What you are asked to do: Transcribe all records verbatim.

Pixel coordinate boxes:
====================

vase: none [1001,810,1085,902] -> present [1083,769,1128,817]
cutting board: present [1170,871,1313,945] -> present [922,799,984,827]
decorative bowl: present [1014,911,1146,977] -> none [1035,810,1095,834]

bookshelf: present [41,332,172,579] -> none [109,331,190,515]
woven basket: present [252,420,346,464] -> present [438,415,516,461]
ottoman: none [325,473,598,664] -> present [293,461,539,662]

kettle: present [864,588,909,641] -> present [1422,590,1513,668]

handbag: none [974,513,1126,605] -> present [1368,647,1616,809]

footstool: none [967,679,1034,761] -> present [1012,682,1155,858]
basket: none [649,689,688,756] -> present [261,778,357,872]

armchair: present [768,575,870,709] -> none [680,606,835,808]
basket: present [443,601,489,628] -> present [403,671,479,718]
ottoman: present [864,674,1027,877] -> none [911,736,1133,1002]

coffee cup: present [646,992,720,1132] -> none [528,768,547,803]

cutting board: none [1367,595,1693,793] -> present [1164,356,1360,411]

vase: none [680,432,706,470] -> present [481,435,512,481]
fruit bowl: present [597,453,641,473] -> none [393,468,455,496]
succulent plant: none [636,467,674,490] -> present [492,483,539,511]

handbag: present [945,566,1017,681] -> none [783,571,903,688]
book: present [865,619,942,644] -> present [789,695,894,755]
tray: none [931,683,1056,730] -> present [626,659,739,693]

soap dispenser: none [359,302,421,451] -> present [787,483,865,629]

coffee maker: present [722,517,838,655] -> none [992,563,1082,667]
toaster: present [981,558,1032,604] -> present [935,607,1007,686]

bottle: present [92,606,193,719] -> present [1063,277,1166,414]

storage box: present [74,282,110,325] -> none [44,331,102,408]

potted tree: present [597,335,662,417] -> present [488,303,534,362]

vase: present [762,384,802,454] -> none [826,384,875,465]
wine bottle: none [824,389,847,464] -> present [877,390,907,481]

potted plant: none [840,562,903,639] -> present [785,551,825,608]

====================

Task response:
vase: none [1001,810,1085,902] -> present [1083,769,1128,817]
cutting board: present [1170,871,1313,945] -> present [922,799,984,827]
decorative bowl: present [1014,911,1146,977] -> none [1035,810,1095,834]

bookshelf: present [41,332,172,579] -> none [109,331,190,515]
woven basket: present [252,420,346,464] -> present [438,415,516,461]
ottoman: none [325,473,598,664] -> present [293,461,539,662]

kettle: present [864,588,909,641] -> present [1422,590,1513,668]

handbag: none [974,513,1126,605] -> present [1368,647,1616,809]

footstool: none [967,679,1034,761] -> present [1012,682,1155,858]
basket: none [649,689,688,756] -> present [261,778,357,872]

armchair: present [768,575,870,709] -> none [680,606,835,808]
basket: present [443,601,489,628] -> present [403,671,479,718]
ottoman: present [864,674,1027,877] -> none [911,736,1133,1002]

coffee cup: present [646,992,720,1132] -> none [528,768,547,803]

cutting board: none [1367,595,1693,793] -> present [1164,356,1360,411]

vase: none [680,432,706,470] -> present [481,435,512,481]
fruit bowl: present [597,453,641,473] -> none [393,468,455,496]
succulent plant: none [636,467,674,490] -> present [492,483,539,511]

handbag: present [945,566,1017,681] -> none [783,571,903,688]
book: present [865,619,942,644] -> present [789,695,894,755]
tray: none [931,683,1056,730] -> present [626,659,739,693]

soap dispenser: none [359,302,421,451] -> present [787,483,865,629]

coffee maker: present [722,517,838,655] -> none [992,563,1082,667]
toaster: present [981,558,1032,604] -> present [935,607,1007,686]

bottle: present [92,606,193,719] -> present [1063,277,1166,414]

storage box: present [74,282,110,325] -> none [44,331,102,408]

potted tree: present [597,335,662,417] -> present [488,303,534,362]

vase: present [762,384,802,454] -> none [826,384,875,465]
wine bottle: none [824,389,847,464] -> present [877,390,907,481]

potted plant: none [840,562,903,639] -> present [785,551,825,608]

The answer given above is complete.